> Verilen metin
------------------------------------------------------------

HZ OSMANIN GAZALARDAKİ MEVKİİ:
Hz Osman (ra) mühim ve ani bir mazeret dolayısıyla Bedir gazasına iştirak edememişti. Çünkü Resul-ü Ekrem’in kerime-i muhteremeleri ve kendisinin de zevcesi Rukayye validemiz hastalanmış ve Hz Osman da Resul-ü Ekrem’in emir ve müsaadeleriyle Onun başında bulunmak ve tedavisiyle meşgul olmak üzere Medine’de kalmış, Resul-ü Ekrem Ona: Sen kalbinin temizliği, hissiyatının necabeti dolayısıyla gazaya iştirak ecrinide kazanacaksın. demişti.

Hz Osman Tebük Gazasında İslam ordusunun üçte birini techiz etmişti. Hatta Nebiyyi Ekrem (sav): Ya Rabbi ben Osman’dan razıyım, Sen de razı ol, diye dua buyurmuştur. Efendimiz minbere çıktı, bir konuşma yaptı ve herkesi Ceyşül Usreye yardıma çağırdı. Bunun üzerine Hz Osman: - bütün teçhizatıyla üçyüz deveyi koşum ve teçhizatıyla vermeyi vadetti. Efendimiz, minberde Artık Osman’a bundan sonra yapacağı işlerden hiçbir zaman zarar gelmez. buyurdu.

------------------------------------------------------------

> Verilen görev a
Hz. Osman'ın gazalardaki yeri hakkındaki metnin "Hz Osman Tebük" sözlerinden "zarar gelmez. buyurdu." sözlerine kadar (bu sözler de dahil) olan kısmını yeniden yazın. Bunu yaparken "Efendimiz" ifadesinin yerine "Resulullah" ifadesini koyun.

------------------------------------------------------------

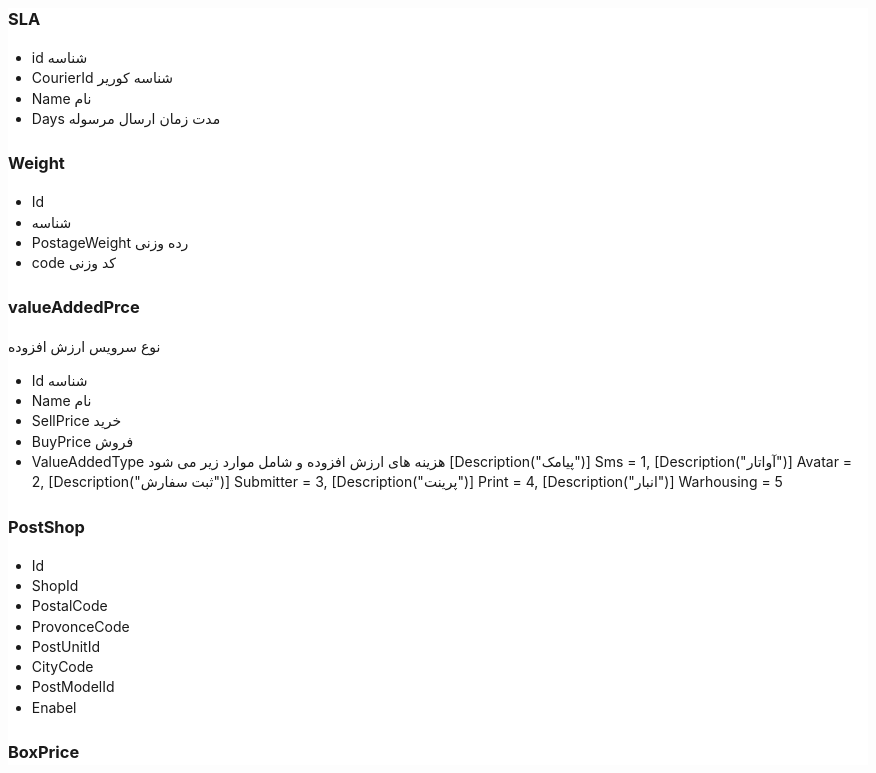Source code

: ### SLA

- id
  شناسه
- CourierId
  شناسه کوریر
- Name
  نام
- Days
  مدت زمان ارسال مرسوله

### Weight

- Id
- شناسه
- PostageWeight
  رده وزنی
- code
  کد وزنی
  
### valueAddedPrce

نوع سرویس ارزش افزوده

- Id
  شناسه
- Name
  نام 
- SellPrice
  خرید
- BuyPrice
  فروش
- ValueAddedType
  هزینه های ارزش افزوده  و شامل موارد زیر می شود
    [Description("پیامک")] Sms = 1,
    [Description("آواتار")] Avatar = 2,
    [Description("ثبت سفارش")] Submitter = 3,
    [Description("پرینت")] Print = 4,
    [Description("انبار")] Warhousing = 5

### PostShop

- Id
- ShopId
- PostalCode
- ProvonceCode
- PostUnitId
- CityCode
- PostModelId
- Enabel

### BoxPrice
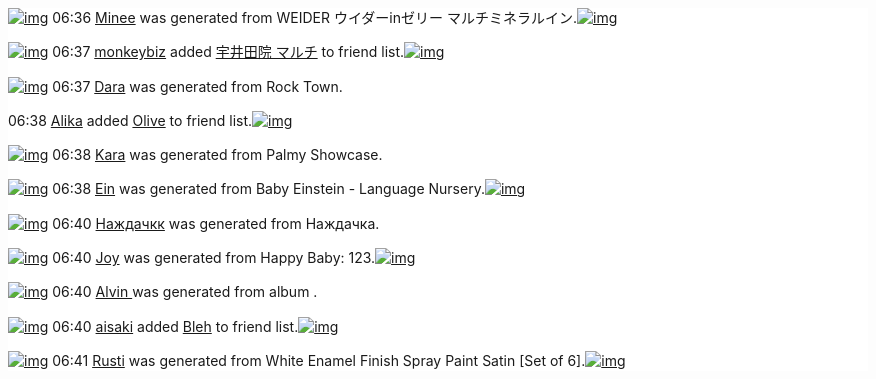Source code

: [![img](http://kacdn03.appspot.com/5661229678854144/ba10.png)](http://www.barcodekanojo.com/kanojo/2778508/Minee) 06:36 [Minee](http://www.barcodekanojo.com/kanojo/2778508/Minee) was generated from WEIDER ウイダーinゼリー マルチミネラルイン.[![img](http://kacdn03.appspot.com/5888419624386560/cdf9.jpg)](http://www.barcodekanojo.com/product_images/barcode/4584222/1365082098/50x50x,PE3,P82,PA6,PE3,P82,PA3,PE3,P83,P80,PE3,P83,PBC,PE3,P82,PA4,PE3,P83,PB3,PE3,P82,PBC,PE3,P83,PAA,PE3,P83,PBC,PE3,P82,PB0,PE3,P83,PAC,PE3,P83,PBC,PE3,P83,P97.jpg,qw=88,ah=88.pagespeed.ic.zflO_yIBUa.jpg)

[![img](http://img827.imageshack.us/img827/3707/5qww.jpg)](http://www.barcodekanojo.com/user/349977/monkeybiz) 06:37 [monkeybiz](http://www.barcodekanojo.com/user/349977/monkeybiz) added [宇井田院 マルチ](http://www.barcodekanojo.com/kanojo/43856/%E5%AE%87%E4%BA%95%E7%94%B0%E9%99%A2%20%E3%83%9E%E3%83%AB%E3%83%81) to friend list.[![img](http://img839.imageshack.us/img839/8823/g5ts.png)](http://www.barcodekanojo.com/kanojo/43856/%E5%AE%87%E4%BA%95%E7%94%B0%E9%99%A2%20%E3%83%9E%E3%83%AB%E3%83%81)

[![img](http://kacdn08.appspot.com/5501337710100480/68145.png)](http://www.barcodekanojo.com/kanojo/2778509/Dara) 06:37 [Dara](http://www.barcodekanojo.com/kanojo/2778509/Dara) was generated from Rock Town.

06:38 [Alika](http://www.barcodekanojo.com/user/436418/Alika) added [Olive](http://www.barcodekanojo.com/kanojo/2757634/Olive) to friend list.[![img](http://kacdn10.appspot.com/6535016079163392/6c7b.png)](http://www.barcodekanojo.com/kanojo/2757634/Olive)

[![img](http://kacdn10.appspot.com/5952634083082240/6b8f.png)](http://www.barcodekanojo.com/kanojo/2778510/Kara) 06:38 [Kara](http://www.barcodekanojo.com/kanojo/2778510/Kara) was generated from Palmy Showcase.

[![img](http://kacdn10.appspot.com/5576679489536000/99ef.png)](http://www.barcodekanojo.com/kanojo/2778511/Ein) 06:38 [Ein](http://www.barcodekanojo.com/kanojo/2778511/Ein) was generated from Baby Einstein - Language Nursery.[![img](http://kacdn01.appspot.com/5056494793916416/e8f0.jpg)](http://www.barcodekanojo.com/product_images/barcode/5338723/1391204330/Baby%20Einstein%20-%20Language%20Nursery.jpg)

[![img](http://kacdn02.appspot.com/5774547290685440/dc1a4.png)](http://www.barcodekanojo.com/kanojo/2778512/%D0%9D%D0%B0%D0%B6%D0%B4%D0%B0%D1%87%D0%BA%D0%BA) 06:40 [Наждачкк](http://www.barcodekanojo.com/kanojo/2778512/%D0%9D%D0%B0%D0%B6%D0%B4%D0%B0%D1%87%D0%BA%D0%BA) was generated from Наждачка.

[![img](http://kacdn02.appspot.com/4527727948333056/70c1.png)](http://www.barcodekanojo.com/kanojo/2778513/Joy) 06:40 [Joy](http://www.barcodekanojo.com/kanojo/2778513/Joy) was generated from Happy Baby: 123.[![img](http://kacdn02.appspot.com/5182840652169216/147a.jpg)](http://www.barcodekanojo.com/product_images/barcode/5338725/1391204360/50x50xHappy,P20Baby,P3A,P20123.jpg,qw=88,ah=88.pagespeed.ic.FHo-_cD6q4.jpg)

[![img](http://kacdn08.appspot.com/5394992172367872/eb66.png)](http://www.barcodekanojo.com/kanojo/2778514/Alvin%20) 06:40 [Alvin ](http://www.barcodekanojo.com/kanojo/2778514/Alvin%20) was generated from album .

[![img](http://kacdn05.appspot.com/6675142876856320/35fd.jpg)](http://www.barcodekanojo.com/user/400641/aisaki) 06:40 [aisaki](http://www.barcodekanojo.com/user/400641/aisaki) added [Bleh](http://www.barcodekanojo.com/kanojo/2460774/Bleh) to friend list.[![img](http://img819.imageshack.us/img819/2715/ymkz.png)](http://www.barcodekanojo.com/kanojo/2460774/Bleh)

[![img](http://kacdn04.appspot.com/4991454493540352/d178.png)](http://www.barcodekanojo.com/kanojo/2778515/Rusti) 06:41 [Rusti](http://www.barcodekanojo.com/kanojo/2778515/Rusti) was generated from White Enamel Finish Spray Paint Satin [Set of 6].[![img](http://kacdn05.appspot.com/4796716918243328/40f0.jpg)](http://www.barcodekanojo.com/product_images/barcode/5338728/1391204421/50x50xWhite,P20Enamel,P20Finish,P20Spray,P20Paint,P20Satin,P20,P5BSet,P20of,P206,P5D.jpg,qw=88,ah=88.pagespeed.ic.QPC34wZxPu.jpg)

------------------------------------------------------------

> Verilen görev b
Kayıtları en baştan "نوع سرویس ارزش افزوده" ifadesinin geçtiği satır da dahil olmak üzere kelimesi kelimesine aynen tekrarlayın. Resimleri cevaba almayın.

> Örnek çözüm a
Hz Osman Tebük Gazasında İslam ordusunun üçte birini techiz etmişti. Hatta Nebiyyi Ekrem (sav): Ya Rabbi ben Osman’dan razıyım, Sen de razı ol, diye dua buyurmuştur. Resulullah minbere çıktı, bir konuşma yaptı ve herkesi Ceyşül Usreye yardıma çağırdı. Bunun üzerine Hz Osman: - bütün teçhizatıyla üçyüz deveyi koşum ve teçhizatıyla vermeyi vadetti. Resulullah, minberde Artık Osman’a bundan sonra yapacağı işlerden hiçbir zaman zarar gelmez. buyurdu.

> Örnek çözüm b
Source code

: ### SLA

- id
  شناسه
- CourierId
  شناسه کوریر
- Name
  نام
- Days
  مدت زمان ارسال مرسوله

### Weight

- Id
- شناسه
- PostageWeight
  رده وزنی
- code
  کد وزنی
  
### valueAddedPrce

نوع سرویس ارزش افزوده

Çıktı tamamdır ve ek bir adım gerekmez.